Une mère de famille retrouvée morte, six ans de bataille pour connaître la vérité

0
14

 

Six ans après la mort de Julie Brocard, retrouvée sans vie à son domicile de La Chapelle-Saint-Luc, dans l’Aube, sa famille refuse de voir le dossier se refermer sans réponse. Convaincus qu’elle a été victime d’un féminicide, ses proches poursuivent leur combat judiciaire afin que toute la lumière soit faite sur les circonstances de son décès.

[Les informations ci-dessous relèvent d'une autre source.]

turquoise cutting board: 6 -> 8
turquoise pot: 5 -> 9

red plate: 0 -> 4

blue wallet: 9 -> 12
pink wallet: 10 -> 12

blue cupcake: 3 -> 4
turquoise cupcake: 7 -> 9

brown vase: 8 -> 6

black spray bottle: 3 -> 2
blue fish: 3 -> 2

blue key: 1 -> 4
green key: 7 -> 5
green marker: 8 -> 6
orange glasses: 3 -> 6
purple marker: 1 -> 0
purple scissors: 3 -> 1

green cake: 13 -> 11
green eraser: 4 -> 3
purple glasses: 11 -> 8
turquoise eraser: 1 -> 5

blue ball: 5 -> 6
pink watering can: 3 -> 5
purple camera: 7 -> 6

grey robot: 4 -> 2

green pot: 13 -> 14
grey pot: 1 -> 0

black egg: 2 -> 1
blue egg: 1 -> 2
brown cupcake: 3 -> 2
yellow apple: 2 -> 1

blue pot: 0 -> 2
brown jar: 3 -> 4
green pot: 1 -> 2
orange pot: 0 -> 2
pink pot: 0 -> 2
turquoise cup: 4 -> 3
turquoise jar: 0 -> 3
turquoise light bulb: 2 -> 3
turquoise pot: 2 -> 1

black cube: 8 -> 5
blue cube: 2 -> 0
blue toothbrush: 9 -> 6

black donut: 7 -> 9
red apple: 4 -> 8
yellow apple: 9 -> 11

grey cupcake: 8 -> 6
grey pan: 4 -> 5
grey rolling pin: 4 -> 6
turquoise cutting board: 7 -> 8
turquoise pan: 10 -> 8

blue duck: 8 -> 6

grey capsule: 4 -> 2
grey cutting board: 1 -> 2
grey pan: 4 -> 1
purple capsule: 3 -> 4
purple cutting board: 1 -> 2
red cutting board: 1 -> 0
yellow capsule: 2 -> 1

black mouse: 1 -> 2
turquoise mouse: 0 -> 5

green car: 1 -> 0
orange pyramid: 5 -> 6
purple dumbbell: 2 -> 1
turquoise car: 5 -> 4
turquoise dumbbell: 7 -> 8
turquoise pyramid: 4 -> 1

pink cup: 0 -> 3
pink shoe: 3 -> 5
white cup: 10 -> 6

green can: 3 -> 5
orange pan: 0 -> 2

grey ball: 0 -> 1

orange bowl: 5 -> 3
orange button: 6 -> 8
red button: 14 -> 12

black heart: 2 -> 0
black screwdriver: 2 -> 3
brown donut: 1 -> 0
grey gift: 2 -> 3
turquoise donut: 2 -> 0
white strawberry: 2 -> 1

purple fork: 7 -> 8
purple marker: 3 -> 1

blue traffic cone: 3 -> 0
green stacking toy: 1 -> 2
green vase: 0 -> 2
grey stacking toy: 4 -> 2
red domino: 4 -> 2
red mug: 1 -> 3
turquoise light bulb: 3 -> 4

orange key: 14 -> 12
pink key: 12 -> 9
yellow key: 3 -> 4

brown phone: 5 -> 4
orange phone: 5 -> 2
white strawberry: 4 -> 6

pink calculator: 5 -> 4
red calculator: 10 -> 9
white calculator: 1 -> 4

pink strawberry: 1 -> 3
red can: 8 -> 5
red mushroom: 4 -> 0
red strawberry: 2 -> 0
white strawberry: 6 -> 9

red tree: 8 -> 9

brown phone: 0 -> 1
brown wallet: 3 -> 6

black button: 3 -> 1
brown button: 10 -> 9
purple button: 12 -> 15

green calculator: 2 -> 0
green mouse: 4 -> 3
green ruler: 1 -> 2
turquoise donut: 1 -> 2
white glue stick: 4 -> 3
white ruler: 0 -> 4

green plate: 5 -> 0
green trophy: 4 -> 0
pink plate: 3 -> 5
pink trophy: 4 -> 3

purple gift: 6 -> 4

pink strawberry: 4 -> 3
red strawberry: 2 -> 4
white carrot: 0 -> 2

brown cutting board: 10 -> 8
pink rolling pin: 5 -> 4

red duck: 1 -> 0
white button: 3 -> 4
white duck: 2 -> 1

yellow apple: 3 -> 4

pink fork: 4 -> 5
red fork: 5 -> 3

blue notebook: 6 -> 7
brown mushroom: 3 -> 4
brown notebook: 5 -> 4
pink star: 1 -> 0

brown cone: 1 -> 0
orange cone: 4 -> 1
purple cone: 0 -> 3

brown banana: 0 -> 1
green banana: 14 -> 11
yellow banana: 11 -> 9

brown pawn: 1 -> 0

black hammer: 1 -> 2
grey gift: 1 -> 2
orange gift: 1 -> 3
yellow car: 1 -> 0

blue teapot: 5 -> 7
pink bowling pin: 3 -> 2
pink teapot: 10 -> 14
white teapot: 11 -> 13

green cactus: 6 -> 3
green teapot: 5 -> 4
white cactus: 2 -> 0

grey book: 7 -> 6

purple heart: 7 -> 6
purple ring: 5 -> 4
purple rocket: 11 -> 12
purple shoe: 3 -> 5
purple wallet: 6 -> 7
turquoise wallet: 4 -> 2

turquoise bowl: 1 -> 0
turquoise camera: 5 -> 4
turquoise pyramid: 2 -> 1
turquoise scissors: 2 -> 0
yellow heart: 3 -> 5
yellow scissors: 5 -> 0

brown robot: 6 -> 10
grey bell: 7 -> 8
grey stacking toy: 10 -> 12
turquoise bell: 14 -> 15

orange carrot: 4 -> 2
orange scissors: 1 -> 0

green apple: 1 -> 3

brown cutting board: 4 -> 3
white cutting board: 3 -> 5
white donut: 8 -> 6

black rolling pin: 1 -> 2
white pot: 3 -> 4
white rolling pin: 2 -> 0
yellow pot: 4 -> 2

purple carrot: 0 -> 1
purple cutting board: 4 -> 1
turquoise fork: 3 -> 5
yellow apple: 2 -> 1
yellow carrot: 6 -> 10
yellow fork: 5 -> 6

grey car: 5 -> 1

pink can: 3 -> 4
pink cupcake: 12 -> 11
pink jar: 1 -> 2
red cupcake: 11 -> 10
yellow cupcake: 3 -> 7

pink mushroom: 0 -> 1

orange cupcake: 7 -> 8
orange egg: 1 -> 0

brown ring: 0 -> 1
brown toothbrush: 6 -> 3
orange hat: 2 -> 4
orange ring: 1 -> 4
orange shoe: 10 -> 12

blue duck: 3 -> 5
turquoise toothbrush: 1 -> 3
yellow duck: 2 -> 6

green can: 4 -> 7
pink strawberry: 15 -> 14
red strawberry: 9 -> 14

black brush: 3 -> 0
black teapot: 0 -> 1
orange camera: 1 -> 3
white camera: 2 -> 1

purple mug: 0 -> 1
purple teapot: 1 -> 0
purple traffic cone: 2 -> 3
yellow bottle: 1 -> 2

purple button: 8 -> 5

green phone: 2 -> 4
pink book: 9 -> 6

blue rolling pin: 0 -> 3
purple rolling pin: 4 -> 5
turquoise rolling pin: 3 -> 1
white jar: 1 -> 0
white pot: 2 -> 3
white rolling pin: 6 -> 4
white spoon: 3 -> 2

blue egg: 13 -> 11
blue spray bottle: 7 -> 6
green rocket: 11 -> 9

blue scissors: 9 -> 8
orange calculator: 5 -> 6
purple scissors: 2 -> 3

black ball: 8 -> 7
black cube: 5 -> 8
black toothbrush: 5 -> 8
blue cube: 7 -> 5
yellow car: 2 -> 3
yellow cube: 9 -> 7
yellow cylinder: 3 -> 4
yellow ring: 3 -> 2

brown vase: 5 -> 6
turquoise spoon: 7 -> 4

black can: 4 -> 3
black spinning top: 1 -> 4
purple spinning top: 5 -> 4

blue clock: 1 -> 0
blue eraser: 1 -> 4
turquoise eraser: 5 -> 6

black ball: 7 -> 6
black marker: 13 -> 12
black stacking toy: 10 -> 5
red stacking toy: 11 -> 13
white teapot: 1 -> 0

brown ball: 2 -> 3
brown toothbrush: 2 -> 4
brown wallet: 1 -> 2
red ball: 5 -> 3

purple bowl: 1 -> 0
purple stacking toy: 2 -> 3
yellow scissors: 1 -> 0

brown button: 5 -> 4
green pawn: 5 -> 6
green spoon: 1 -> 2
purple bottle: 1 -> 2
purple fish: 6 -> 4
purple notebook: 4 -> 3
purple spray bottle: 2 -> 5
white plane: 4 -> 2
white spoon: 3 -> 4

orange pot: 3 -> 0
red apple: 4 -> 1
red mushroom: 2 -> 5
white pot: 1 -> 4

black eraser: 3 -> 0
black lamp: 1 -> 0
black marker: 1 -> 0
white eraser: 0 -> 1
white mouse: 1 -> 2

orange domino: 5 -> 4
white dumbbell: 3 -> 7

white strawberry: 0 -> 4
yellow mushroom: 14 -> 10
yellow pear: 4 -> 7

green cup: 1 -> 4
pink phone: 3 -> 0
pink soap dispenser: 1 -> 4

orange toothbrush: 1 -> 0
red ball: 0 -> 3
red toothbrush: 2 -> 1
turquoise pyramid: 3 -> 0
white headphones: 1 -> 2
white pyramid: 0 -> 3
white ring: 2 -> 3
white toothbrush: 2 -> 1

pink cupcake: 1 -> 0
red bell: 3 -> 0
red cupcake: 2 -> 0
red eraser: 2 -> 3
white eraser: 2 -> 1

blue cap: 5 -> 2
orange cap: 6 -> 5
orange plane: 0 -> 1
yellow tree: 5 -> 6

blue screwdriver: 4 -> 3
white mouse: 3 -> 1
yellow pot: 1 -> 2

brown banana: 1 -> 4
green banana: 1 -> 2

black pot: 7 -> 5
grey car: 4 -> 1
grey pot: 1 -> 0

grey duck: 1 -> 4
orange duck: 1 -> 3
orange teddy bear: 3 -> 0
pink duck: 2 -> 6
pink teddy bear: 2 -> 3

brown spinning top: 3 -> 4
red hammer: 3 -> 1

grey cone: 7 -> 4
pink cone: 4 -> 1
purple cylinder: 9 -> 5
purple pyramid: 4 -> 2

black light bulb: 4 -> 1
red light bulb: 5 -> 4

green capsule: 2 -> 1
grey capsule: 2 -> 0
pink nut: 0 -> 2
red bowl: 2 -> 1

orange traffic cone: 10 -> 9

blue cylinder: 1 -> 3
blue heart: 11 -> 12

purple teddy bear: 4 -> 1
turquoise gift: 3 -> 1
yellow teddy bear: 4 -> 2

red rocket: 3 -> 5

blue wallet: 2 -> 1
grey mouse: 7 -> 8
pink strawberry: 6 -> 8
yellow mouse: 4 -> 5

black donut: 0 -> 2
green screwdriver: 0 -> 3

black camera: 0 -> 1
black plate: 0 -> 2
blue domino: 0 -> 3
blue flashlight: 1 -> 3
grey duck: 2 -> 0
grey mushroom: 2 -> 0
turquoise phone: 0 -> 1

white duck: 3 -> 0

Une découverte dramatique en pleine canicule

Le 25 juin 2019, Julie Brocard, 38 ans, est retrouvée morte dans son salon par sa fille aînée. L’adolescente, qui devait déjeuner avec sa mère, découvre une scène particulièrement violente.

Le logement est en désordre, des meubles sont renversés et des traces de sang sont présentes dans plusieurs pièces. L’autopsie révèle de nombreuses blessures, des ecchymoses ainsi que d’importantes traces de coups.

Les premières constatations orientent alors les enquêteurs vers l’hypothèse d’une mort violente causée par l’intervention d’un tiers.

Une femme décrite comme généreuse et dévouée

Selon ses proches, Julie Brocard était une femme attentive aux autres, très attachée à sa famille et à ses deux filles.

Après avoir exercé comme aide-soignante, elle préparait une reconversion professionnelle pour devenir ambulancière. Quelques jours après son décès, sa famille apprendra d’ailleurs qu’elle avait obtenu son diplôme.

Sa sœur Lucie évoque le souvenir d’une femme douce, présente pour ses proches et particulièrement investie dans sa vie familiale.

Des violences conjugales dénoncées avant sa mort

Au fil de l’enquête, plusieurs éléments viennent nourrir les interrogations de la famille.

Quelques semaines avant son décès, Julie aurait confié à sa sœur être victime de violences conjugales. Elle lui aurait également parlé de son souhait de mettre fin à sa relation et de quitter la région avec ses filles pour reconstruire sa vie ailleurs.

Selon ses proches, elle avait commencé à prendre ses distances avec son compagnon et envisageait sérieusement une séparation.

Une enquête marquée par de nombreux rebondissements

Malgré plusieurs témoignages évoquant un contexte de violences, l’enquête a connu de nombreux revirements.

Une expertise psychiatrique a notamment avancé l’hypothèse d’une mort auto-infligée lors d’un épisode de crise, une conclusion vivement contestée par la famille. Une contre-expertise a par la suite soutenu la possibilité d’une intervention extérieure.

Plusieurs années après les faits, des gardes à vue ont encore été réalisées, sans qu’aucune mise en examen ne soit prononcée.

Une famille qui refuse d’abandonner

Aujourd’hui, alors que la procédure judiciaire approche de son terme, la sœur de Julie continue de réclamer des réponses.

Avec leur mère, elle a créé une association destinée à soutenir les démarches judiciaires et à maintenir vivante la mémoire de Julie.

Pour ses proches, l’objectif reste inchangé : obtenir toute la vérité sur les circonstances de sa mort et empêcher que cette affaire ne sombre définitivement dans l’oubli.